A ‘‘intervenção branca’’ decretada pela cúpula nacional do PFL no diretório municipal do Rio, sacramentada na eleição da chapa única ‘‘Unidade’’ no sábado, não pacificará a seção carioca do partido. Os adeptos do prefeito Luiz Paulo Conde, candidato à reeleição, intensificaram nos últimos dias as filiações - cerca de 10 mil novas fichas foram encaminhadas pelo grupo condista - para se fortalecer internamente.

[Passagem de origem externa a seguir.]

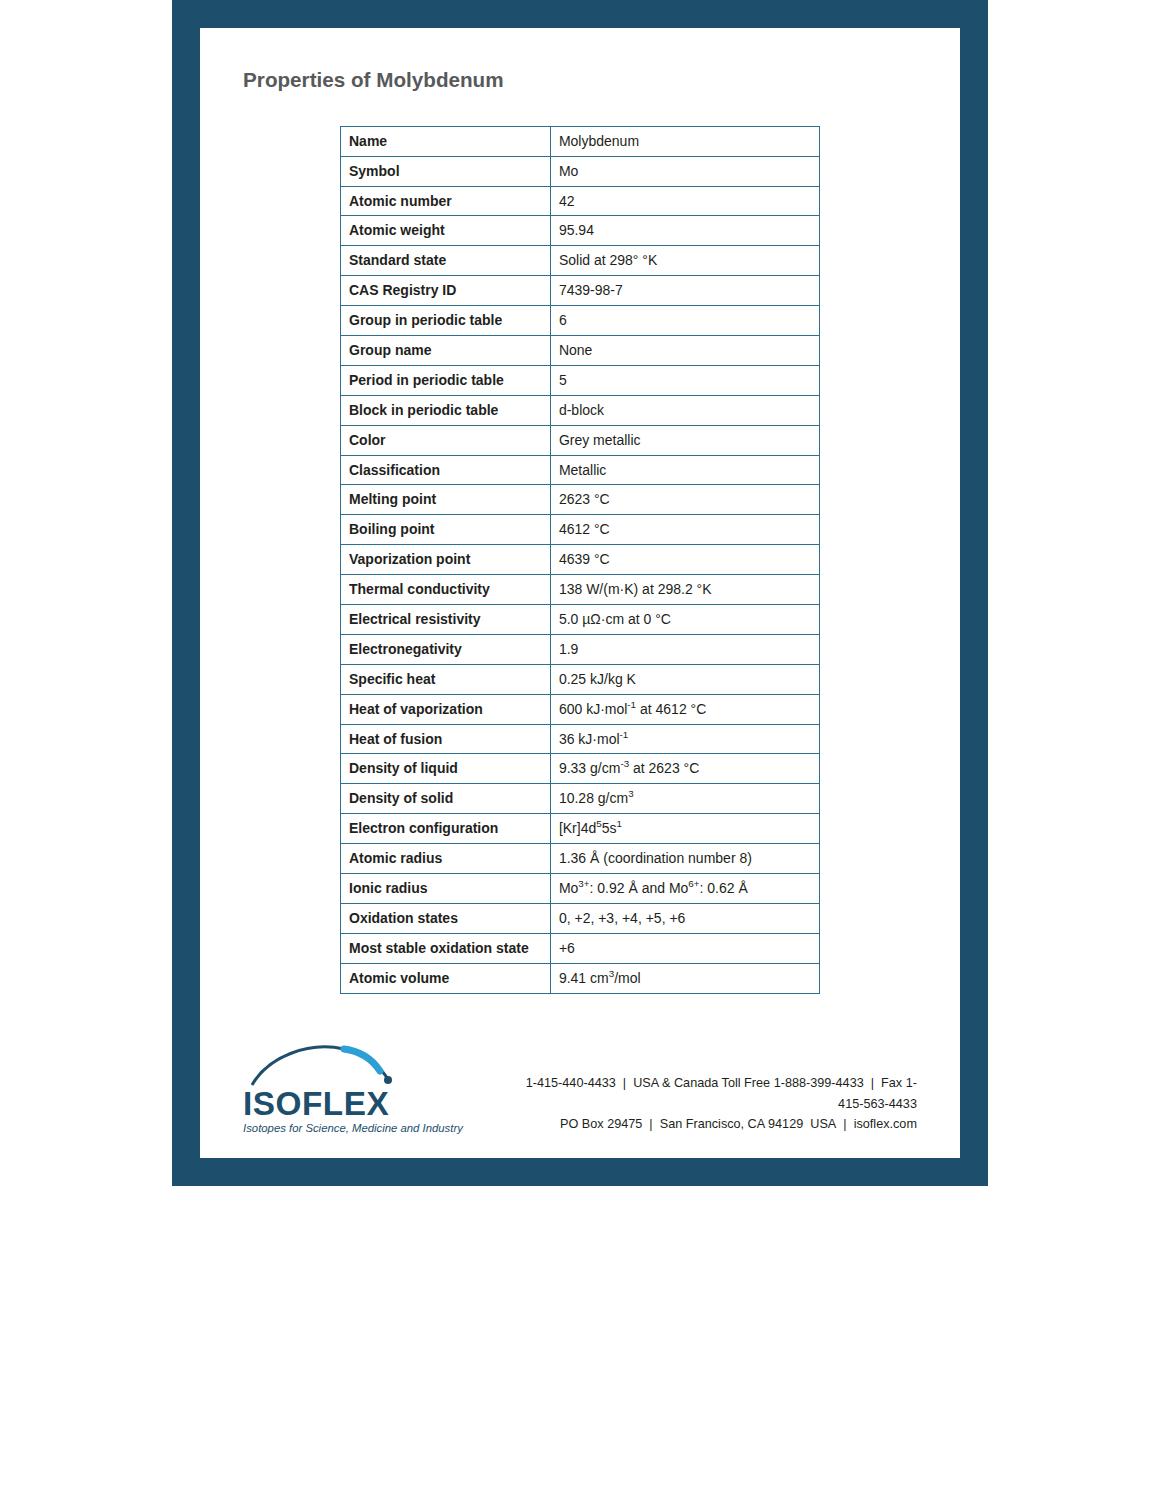Properties of Molybdenum
| Name | Molybdenum |
| Symbol | Mo |
| Atomic number | 42 |
| Atomic weight | 95.94 |
| Standard state | Solid at 298° °K |
| CAS Registry ID | 7439-98-7 |
| Group in periodic table | 6 |
| Group name | None |
| Period in periodic table | 5 |
| Block in periodic table | d-block |
| Color | Grey metallic |
| Classification | Metallic |
| Melting point | 2623 °C |
| Boiling point | 4612 °C |
| Vaporization point | 4639 °C |
| Thermal conductivity | 138 W/(m·K) at 298.2 °K |
| Electrical resistivity | 5.0 µΩ·cm at 0 °C |
| Electronegativity | 1.9 |
| Specific heat | 0.25 kJ/kg K |
| Heat of vaporization | 600 kJ·mol -1 at 4612 °C |
| Heat of fusion | 36 kJ·mol -1 |
| Density of liquid | 9.33 g/cm -3 at 2623 °C |
| Density of solid | 10.28 g/cm 3 |
| Electron configuration | [Kr]4d 5 5s 1 |
| Atomic radius | 1.36 Å (coordination number 8) |
| Ionic radius | Mo 3+ : 0.92 Å and Mo 6+ : 0.62 Å |
| Oxidation states | 0, +2, +3, +4, +5, +6 |
| Most stable oxidation state | +6 |
| Atomic volume | 9.41 cm 3 /mol |
ISOFLEX
Isotopes for Science, Medicine and Industry
1-415-440-4433 | USA & Canada Toll Free 1-888-399-4433 | Fax 1-415-563-4433
PO Box 29475 | San Francisco, CA 94129 USA | isoflex.com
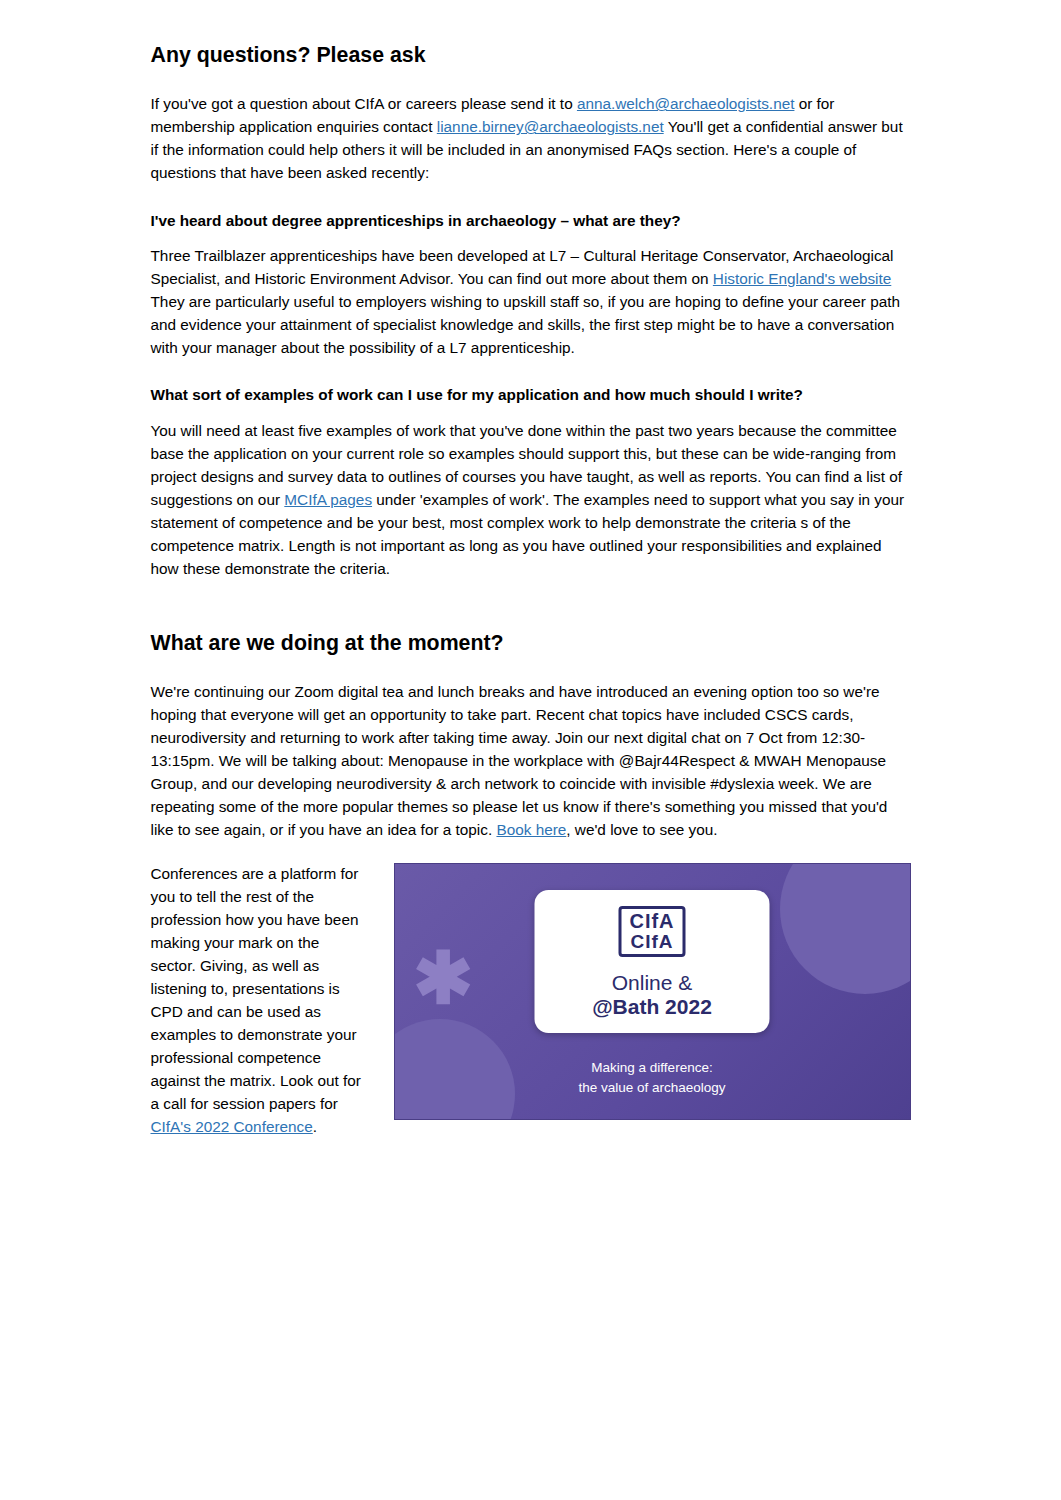Any questions? Please ask
If you've got a question about CIfA or careers please send it to anna.welch@archaeologists.net or for membership application enquiries contact lianne.birney@archaeologists.net You'll get a confidential answer but if the information could help others it will be included in an anonymised FAQs section. Here's a couple of questions that have been asked recently:
I've heard about degree apprenticeships in archaeology – what are they?
Three Trailblazer apprenticeships have been developed at L7 – Cultural Heritage Conservator, Archaeological Specialist, and Historic Environment Advisor. You can find out more about them on Historic England's website They are particularly useful to employers wishing to upskill staff so, if you are hoping to define your career path and evidence your attainment of specialist knowledge and skills, the first step might be to have a conversation with your manager about the possibility of a L7 apprenticeship.
What sort of examples of work can I use for my application and how much should I write?
You will need at least five examples of work that you've done within the past two years because the committee base the application on your current role so examples should support this, but these can be wide-ranging from project designs and survey data to outlines of courses you have taught, as well as reports. You can find a list of suggestions on our MCIfA pages under 'examples of work'. The examples need to support what you say in your statement of competence and be your best, most complex work to help demonstrate the criteria s of the competence matrix. Length is not important as long as you have outlined your responsibilities and explained how these demonstrate the criteria.
What are we doing at the moment?
We're continuing our Zoom digital tea and lunch breaks and have introduced an evening option too so we're hoping that everyone will get an opportunity to take part. Recent chat topics have included CSCS cards, neurodiversity and returning to work after taking time away. Join our next digital chat on 7 Oct from 12:30-13:15pm. We will be talking about: Menopause in the workplace with @Bajr44Respect & MWAH Menopause Group, and our developing neurodiversity & arch network to coincide with invisible #dyslexia week. We are repeating some of the more popular themes so please let us know if there's something you missed that you'd like to see again, or if you have an idea for a topic. Book here, we'd love to see you.
Conferences are a platform for you to tell the rest of the profession how you have been making your mark on the sector. Giving, as well as listening to, presentations is CPD and can be used as examples to demonstrate your professional competence against the matrix. Look out for a call for session papers for CIfA's 2022 Conference.
✱
CIfACIfA
Online &
@Bath 2022
Making a difference:
the value of archaeology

Já os seguidores do ex-prefeito César Maia, que também cobiça a candidatura, não escondem que o caminho pode ser deixar as fileiras pefelistas e ir para outra legenda.
‘‘É uma chapa de união’’, disse Conde. ‘‘O PFL é pragmático, não atira no seu próprio pé.’’ O discurso pacifista do prefeito, porém, chocava-se com o tenso ambiente interno do partido, num centro cultural: Conde chegou ao encontro cercado por cerca de 40 lutadores. Os guarda-costas isolaram o palco e fizeram uma barreira atrás da mesa onde estavam sentados os notáveis da convenção, mas o prefeito fez que não viu. ‘‘Ignoro, só estou com os quatro policiais da minha segurança.’’ As preocupações de Conde com possível conflito físico eram infundadas.
Maia e seus adeptos mais conhecidos não foram à convenção, o que deu ao evento um tom morno de cumprimento de decisão superior. Mas era só aparência. ‘‘O conflito continua comendo’’, disse o novo secretário-geral, Jackson Vasconcellos, pró-Maia. Conde venceu o primeiro round. Maia não conseguiu - porque caciques como os senadores Antônio Carlos Magalhães (BA) e Jorge Bornhausen (SC), não deixaram - nem assumir o processo sucessório nem montar a nova direção municipal nem lançar chapa dissidente.